ALLOWED_ENDPOINT_DOMAINS = {"dynamodb.us-east-1.amazonaws.com"}

def validate_endpoint(url: str) -> bool:
    parsed = urlparse(url)
    return parsed.hostname in ALLOWED_ENDPOINT_DOMAINS

custom_endpoint = "https://dynamodb.us-east-1.amazonaws.com"
if not validate_endpoint(custom_endpoint):
    raise ValueError("Disallowed endpoint")

# Safe construction when necessary
session = boto3.session.Session(region_name=AWS_REGION)
dynamodb = session.resource("dynamodb", endpoint_url=custom_endpoint if validate_endpoint(custom_endpoint) else None)

These patterns reduce the risk of a dangling DNS entry redirecting traffic by removing implicit or mutable resolution steps and by enforcing domain checks. When combined with continuous scanning using a tool like middleBrick Pro, which supports configurable schedules and CI/CD integration, you can detect configuration drift and DNS inconsistencies before they reach production.

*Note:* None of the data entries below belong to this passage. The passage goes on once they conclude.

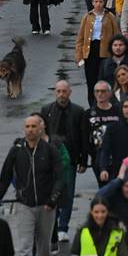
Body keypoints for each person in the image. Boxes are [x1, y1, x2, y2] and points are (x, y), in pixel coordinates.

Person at [0, 113, 63, 256]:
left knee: (44, 246)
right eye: (27, 127)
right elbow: (5, 177)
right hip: (24, 204)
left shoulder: (50, 150)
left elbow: (60, 177)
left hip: (46, 206)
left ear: (41, 128)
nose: (30, 130)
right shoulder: (16, 151)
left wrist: (53, 199)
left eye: (34, 126)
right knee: (24, 245)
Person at [41, 81, 86, 242]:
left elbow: (83, 136)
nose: (61, 94)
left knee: (68, 193)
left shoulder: (78, 111)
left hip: (71, 158)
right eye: (59, 91)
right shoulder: (46, 110)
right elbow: (43, 133)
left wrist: (83, 159)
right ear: (55, 92)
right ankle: (53, 223)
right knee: (52, 191)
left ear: (70, 92)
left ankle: (63, 227)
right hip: (51, 159)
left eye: (64, 91)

Frequently Asked Questions

How can I detect a dangling DNS issue in my FastAPI + DynamoDB setup?
Use middleBrick scans to validate endpoint resolution and compare observed TLS endpoints against expected AWS service domains. Configure the dashboard to track DNS-related findings across deployments.
Does enabling DynamoDB encryption at rest prevent dangling DNS risks?
No. Encryption at rest protects data stored in DynamoDB but does not prevent network routing to unintended hosts caused by DNS misconfiguration. Apply both encryption and strict endpoint validation.